Another way :) [or :( !] is that we are the present-day Romans, ahead of a major civilization-wide calamity. Unicode as a structure, along with all the intellectual achievements we've devised in the last couple centuries are awfully delicate. Lots of saber rattling, quibbling, and kids in the USA in the back of class jacking around rather than studying. Maybe all this wonderful technology is temporary, like the high point of an ocean wave washing on the beach, only to roll back into the sea, leaving a clean slate in a couple centuries. Maybe it's better that we start carving all these ideas into stone monuments so that perhaps they'll survive the test of time (just a daydream...not a good daydream - I am an architect don't like seeing ruins).
dgoodmaniii - June 12, 2009 07:43 PM (GMT)
| QUOTE (icarus @ Jun 12 2009, 07:14 PM) |
| point is, perhaps the dozenal / hexadecimal / (and beyond?) numerals might occupy a special, new, contiguous range further up in the unicode space. This would leave the decimal numerals, punctuation, function glyphs, etc. in the lowest part of the space unchanged. |
That's a good point. We can essentially just ignore the ASCII-range numerals and use this higher-range, continuous set.

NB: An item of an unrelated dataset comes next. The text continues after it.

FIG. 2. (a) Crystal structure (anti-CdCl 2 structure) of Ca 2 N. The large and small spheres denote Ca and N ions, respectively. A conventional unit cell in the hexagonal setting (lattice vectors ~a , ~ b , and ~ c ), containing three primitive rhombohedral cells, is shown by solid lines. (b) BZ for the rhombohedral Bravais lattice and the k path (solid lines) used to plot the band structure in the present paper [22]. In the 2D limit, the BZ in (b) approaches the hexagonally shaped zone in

LaTeX being a fantastically versatile language, I'm able to do something quite similar with the digits there. The command \x can simply be redefined at the beginning of a document; by default, it produces :A, but if you'd rather it produce something else, just find the appropriate symbol and put it in there. By changing a single line in this way, all the digits in the resulting document will be different.
Dan - June 13, 2009 11:54 AM (GMT)
| QUOTE (icarus @ Jun 12 2009, 01:14 PM) |
| point is, perhaps the dozenal / hexadecimal / (and beyond?) numerals might occupy a special, new, contiguous range further up in the unicode space. This would leave the decimal numerals, punctuation, function glyphs, etc. in the lowest part of the space unchanged. |
Today, that would be a workable solution, although encoding another duplicate of the digits 0-9 may cause more problems than having non-consecutive digits.
However, using code points outside the ASCII range would double or triple the amount of space it takes to encode digits in UTF-8.
Ebbe - June 13, 2009 09:11 PM (GMT)
| QUOTE (icarus @ Jun 12 2009, 08:14 PM) |
| Ebbe, the orig post was at Dozensonline > Metric & Imperial > Extended prefixes. Thanks to the weird names it's easy to google! It's evolved a little but the idea is essentially the same. |
Thanks!
| QUOTE |
| point is, perhaps the dozenal / hexadecimal / (and beyond?) numerals might occupy a special, new, contiguous range further up in the unicode space. This would leave the decimal numerals, punctuation, function glyphs, etc. in the lowest part of the space unchanged. |
There will be a place for duodecimal digits in Unicode soon (or maybe, not so soon, I don't know when it's ready). The Tengwar numerals!
There is a proposal to include Tolkien's Tengwar script in Unicode's Supplementary Multilingual Plane at U+16000 to U+1607F. On codepoints U+16062 to U+1606B will be the digits 2-(eleven). Digits 0 and 1 are U+16030 and U+16033 in Tengwar, they use existing signs; but U+16060 and U+16061 are free and could be used for 0 and 1.
A dozenal font could provide non-Tengwar digits at these codepoints. This solution would of course be far from ideal for dozenalists who want to write in Tengwar from time to time ;) .
I don't really think it's practical, but just found it interesting. Also, there is no space in Tengwar for hex-digits C to F.
I like that Tolkien's Elves are a dozenal culture: "The Eldar preferred to reckon in sixes and twelves as far as possible." (The Lord of the Rings, Appendix D).